Llevaba entre sus pertenencias aquel lente casi místico que permitía transmitir
una visión particular de este presente algo conflictivo en el que nos
encontramos.
Sin embargo,
como si de un negro sueño se tratara, en menos de un suspiro dos delincuentes
la inmovilizaron y le sustrajeron lo que más valoraba: Aquel lente que
simbolizaba la captura de la realidad y la paz que sentía al fotografiar. Tras
haberse recuperado en parte de lo sucedido, no dudó en acudir a la policía para
estampar la denuncia. “No podemos hacer nada”, le dijeron tras recibir los
pocos antecedentes que tenía la denunciante.
Con el pasar
de los días, ella misma inició una investigación y llegó a dar incluso con el
nombre, la dirección y la ocupación de las personas que la habían asaltado.
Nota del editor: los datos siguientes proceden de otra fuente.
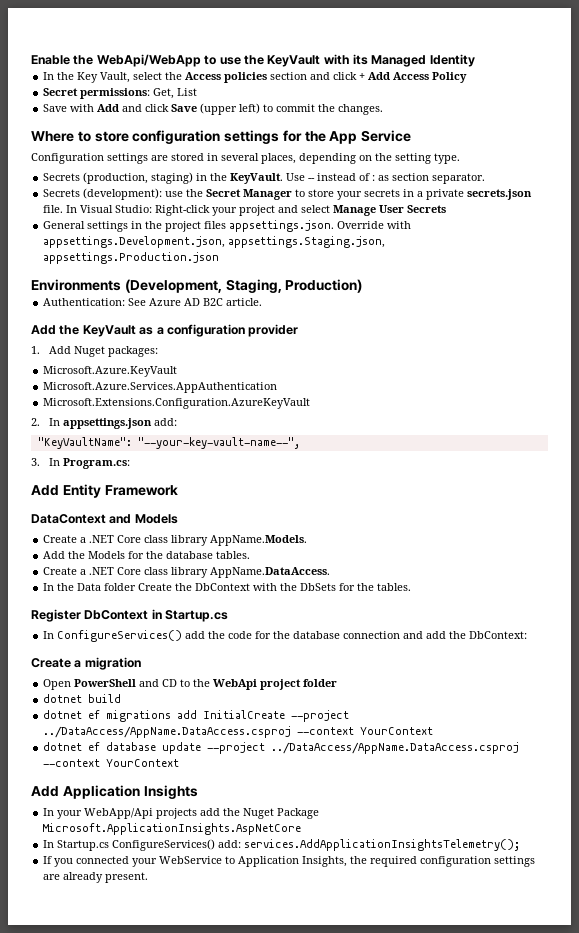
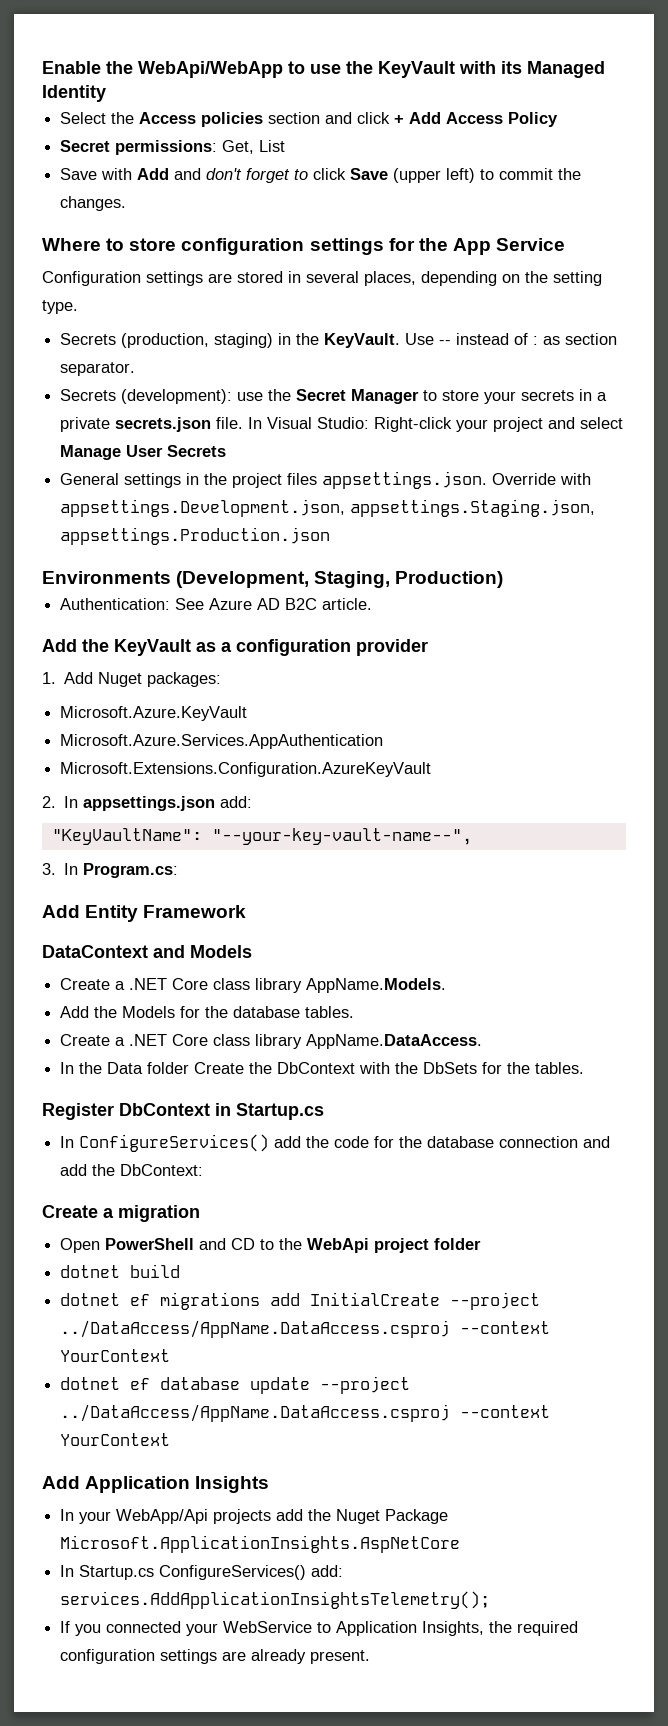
[43,72,163,83] In the Key Vault, select -> [60,112,107,124] Select
(143, 108) none -> [206,168,309,183] don't forget to

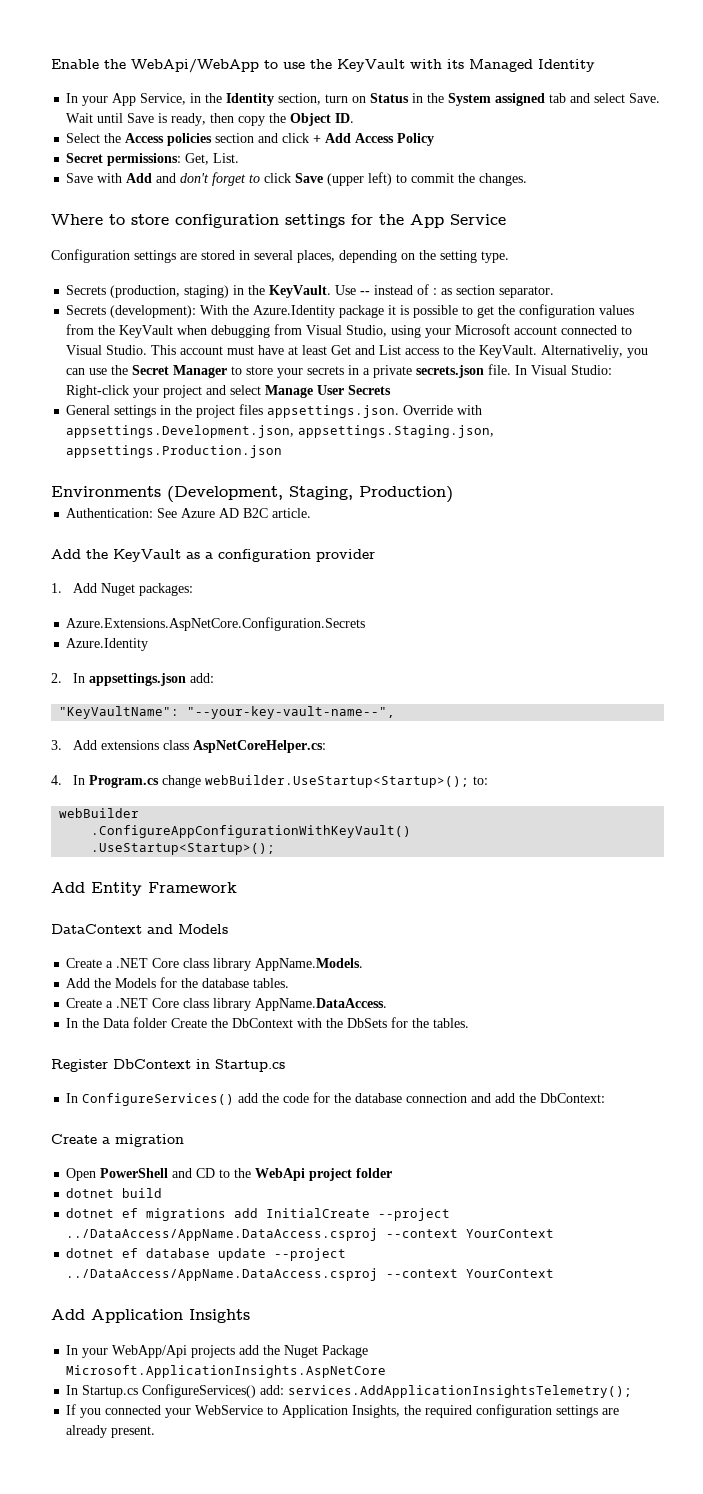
(106, 93) none -> [66,93,661,106] [66,113,355,126] // In your App Service, in the Identity section, turn on Status in the System assigned tab and select Save. Wait until Save is ready, then copy the Object ID.
[259,140,286,152] List -> [213,153,240,163] List.
(233, 396) none -> [200,304,635,318] [66,324,633,338] [66,345,649,358] [66,368,86,375] With the Azure.Identity package it is possible to get the configuration values from the KeyVault when debugging from Visual Studio, using your Microsoft account connected to Visual Studio. This account must have at least Get and List access to the KeyVault. Alternativeliy, you can
[60,706,248,721] [60,734,384,749] [60,762,432,777] Microsoft.Azure.KeyVault // Microsoft.Azure.Services.AppAuthentication // Microsoft.Extensions.Configuration.AzureKeyVault -> [66,617,366,631] [66,638,149,651] Azure.Extensions.AspNetCore.Configuration.Secrets // Azure.Identity
[64,863,179,878] In Program.cs: -> [73,740,327,753] [51,775,489,788] [59,808,140,818] [91,825,412,838] [91,843,276,855] Add extensions class AspNetCoreHelper.cs: // 4. In Program.cs change webBuilder.UseStartup<Startup>(); to: // webBuilder // .ConfigureAppConfigurationWithKeyVault() // .UseStartup<Startup>();

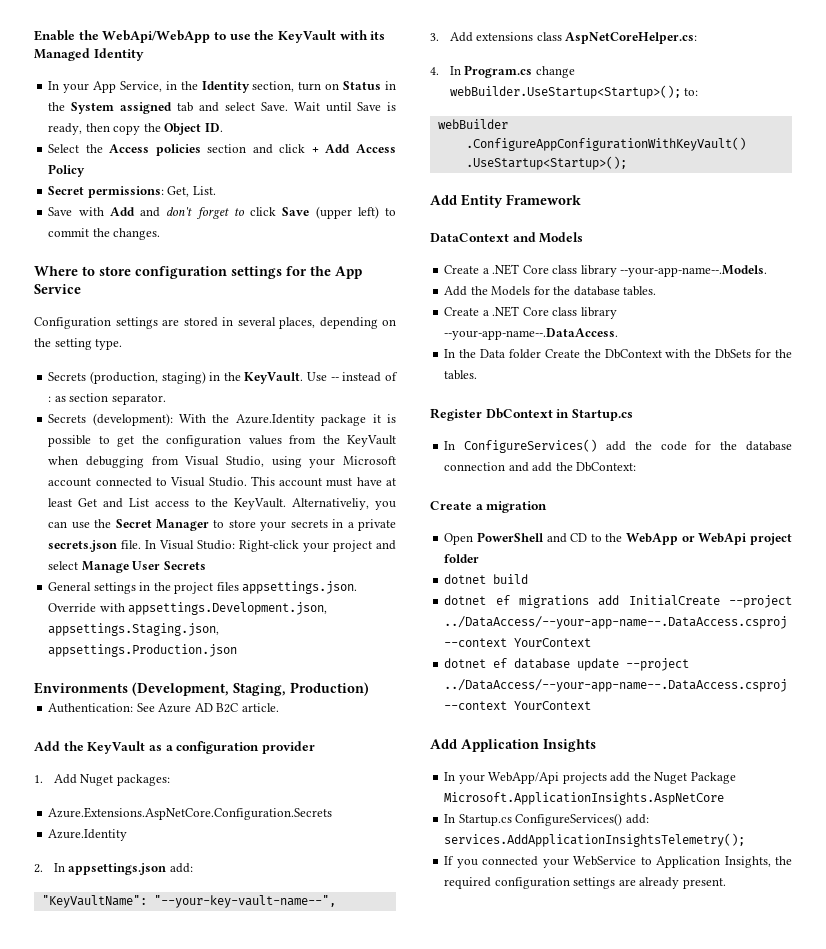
[255,958,364,971] AppName.Models. -> [620,265,768,277] --your-app-name--.Models.
[255,998,388,1011] AppName.DataAccess. -> [444,328,619,340] --your-app-name--.DataAccess.
(252, 1173) none -> [626,533,695,545] WebApp or
[66,1228,379,1241] ../DataAccess/AppName.DataAccess.csproj -> [444,616,788,629] ../DataAccess/--your-app-name--.DataAccess.csproj
[66,1268,379,1281] ../DataAccess/AppName.DataAccess.csproj -> [444,679,788,692] ../DataAccess/--your-app-name--.DataAccess.csproj

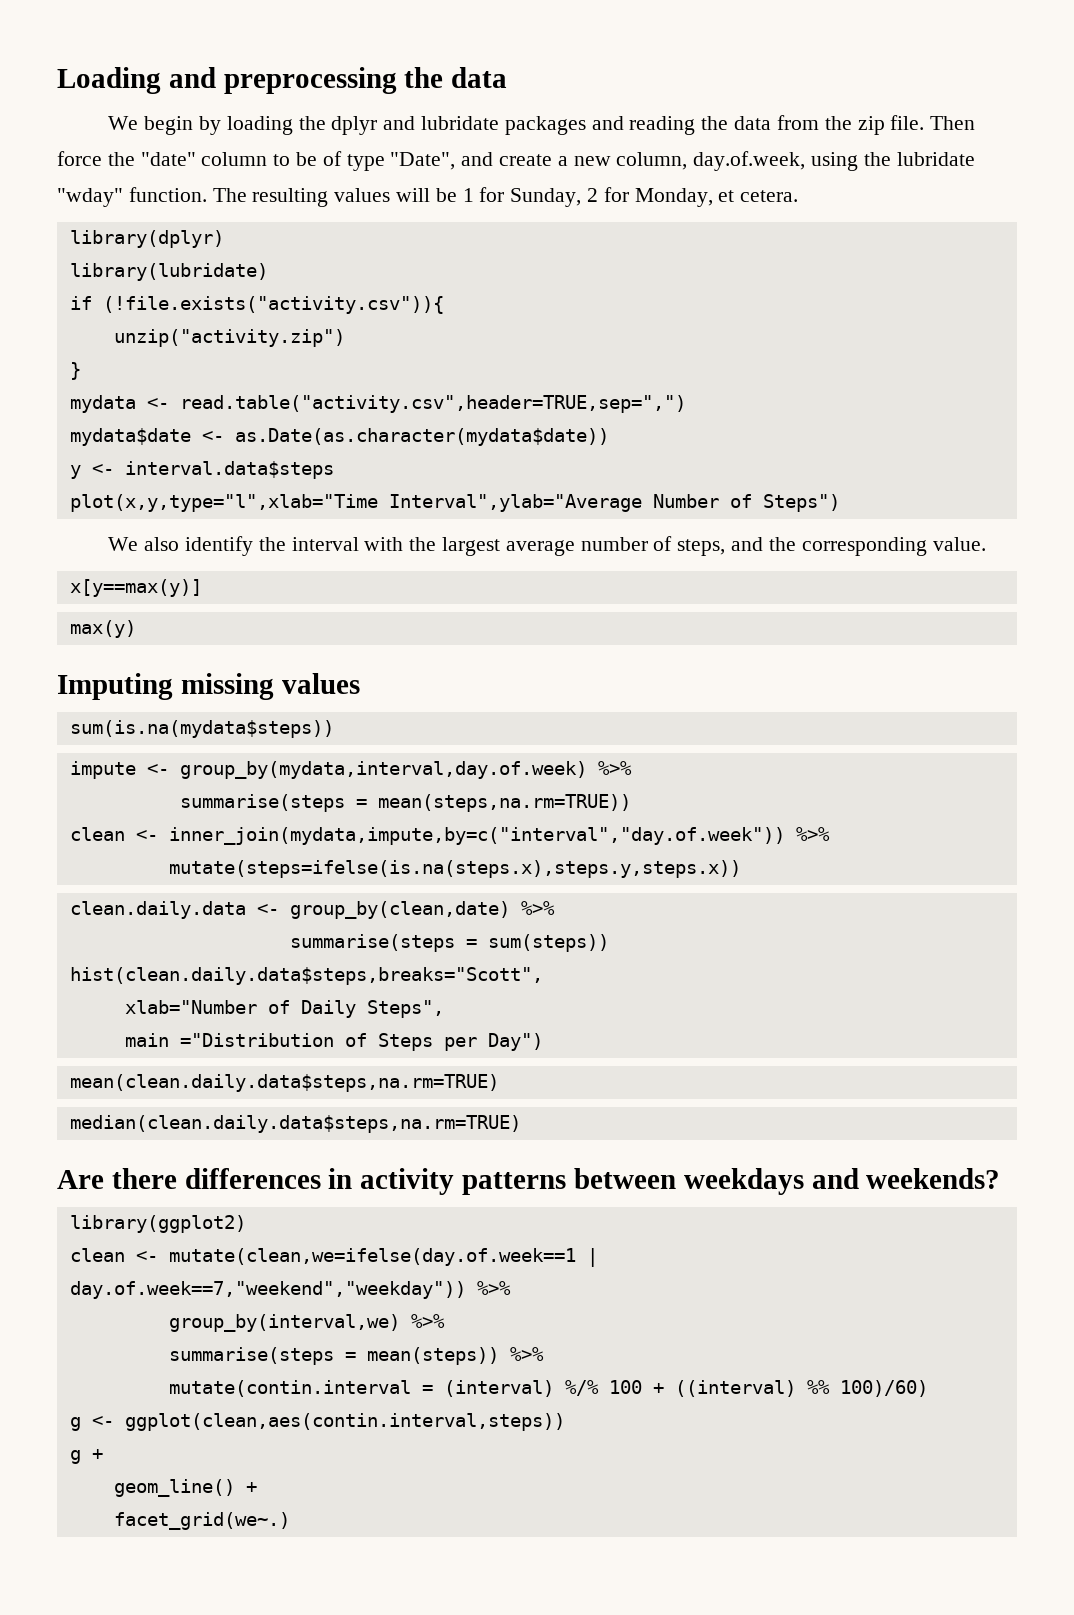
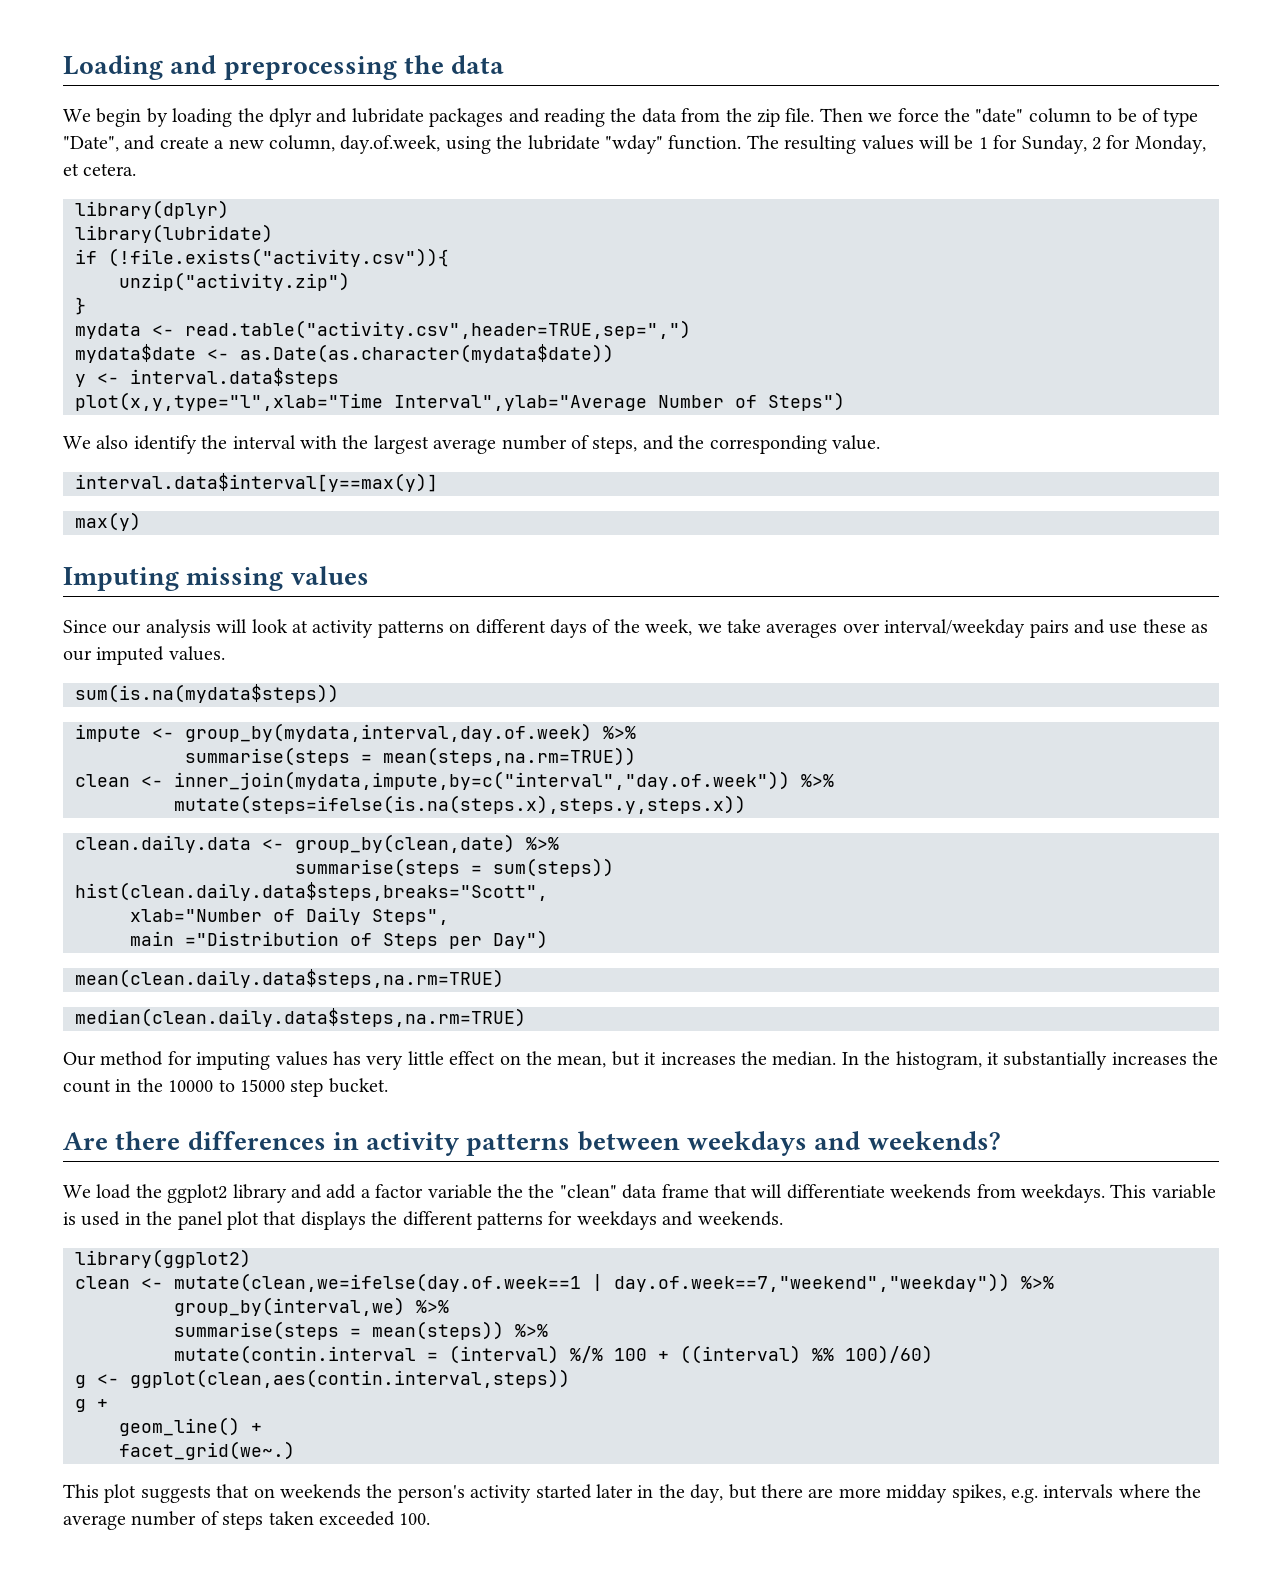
(976, 123) none -> [868,113,893,122] we
[69,579,202,597] x[y==max(y)] -> [75,473,438,492] interval.data$interval[y==max(y)]
(360, 683) none -> [63,619,1209,638] [63,646,225,665] // Since our analysis will look at activity patterns on different days of the week, we take averages over interval/weekday pairs and use these as our imputed values.
(521, 1124) none -> [63,1051,1219,1070] [63,1078,388,1097] // Our method for imputing values has very little effect on the mean, but it increases the median. In the histogram, it substantially increases the count in the 10000 to 15000 step bucket.
(1001, 1178) none -> [63,1184,1216,1203] [63,1211,783,1230] // We load the ggplot2 library and add a factor variable the the "clean" data frame that will differentiate weekends from weekdays. This variable is used in the panel plot that displays the different patterns for weekdays and weekends.
(290, 1521) none -> [63,1484,1202,1503] [63,1511,431,1530] // This plot suggests that on weekends the person's activity started later in the day, but there are more midday spikes, e.g. intervals where the average number of steps taken exceeded 100.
A
pesar de haber entregado estos antecedentes a la policía, la institución le
mencionó con desidia que tenía “que esperar que la justicia actuara”.
Lo anterior
no es únicamente un relato de ficción: Ocurrió en las inmediaciones de un
barrio de la capital de la Región de La Araucanía, en la que la delincuencia no
es un problema ajeno. En el caso que se acaba de describir, la policía se
convierte en un cómplice de la inoperancia del sistema judicial al no darle
mayor importancia a estos delitos, y da cuenta de la preferencia que tiene el Estado
de reprimir por la fuerza al movimiento social a través del desalojo de establecimientos
educacionales. Se prefiere controlar otro tipo de situaciones que se pueden
resolver con diálogo y voluntad en vez de atender a las demandas de las
ciudadanas y los ciudadanos que esperan dormir tranquilos confiando en que se
actuará en su favor.
La puerta
giratoria no se ha trabado en lo absoluto, pues los delincuentes salen
rápidamente de los centros de detención y no existen políticas efectivas en las
poblaciones para detener problemas graves como los asaltos y el microtráfico de
drogas. Existen ocasiones en que pareciera dejarse entrever que las policías
saben quiénes son los asaltantes y se coluden con ellos como en un pacto tácito
de silencio, como conspirando en contra de lo que debería ser un Estado eficiente
en contra de la delincuencia a nivel micro.
La delincuencia
y, en otros casos el microtráfico, responden al fracaso del Estado en nuestros
barrios pues se convierte en un ente incapaz de articular a la gente honesta y
trabajadora que quiere vivir en paz. A nivel personal, esto incide en la
inseguridad creciente de salir a la calle y disfrutar de un paseo cotidiano con
secuelas que no son fáciles de borrar; a nivel comunitario, lo anterior se
refleja en una desarticulación de la gente para controlar su territorio y poner
freno a estas bandas organizadas que controlan espacios que son de todas y
todos; a nivel país, lo relatado recientemente se cristaliza en el fracaso de
políticas públicas que se basan en la instalación de una barrera en las puertas
del barrio alto para que los delincuentes no pasen y se queden en sus lugares
de origen.
Es menester
de las dirigencias policiales y de la administración pública revisar sus
protocolos de acción y las políticas que siguen para el control de la
delincuencia, pues en muchos casos no se condicen con la realidad que vivimos
quienes residimos en alguno de los múltiples barrios de nuestro país. Por
cierto, el cuestionamiento sobre si la “puerta giratoria” de la delincuencia y
el microtráfico está trabada por sus policías queda sobre la mesa.
De esta
manera, el país honesto y trabajador podrá vivir en paz, las ciudadanas y los
ciudadanos tendrán un control real del espacio en el que viven y la fotógrafa
podrá recuperar la paz perdida y disfrutar de la vida en un estrecho abrazo con
el lente sustraído aquel fin de semana.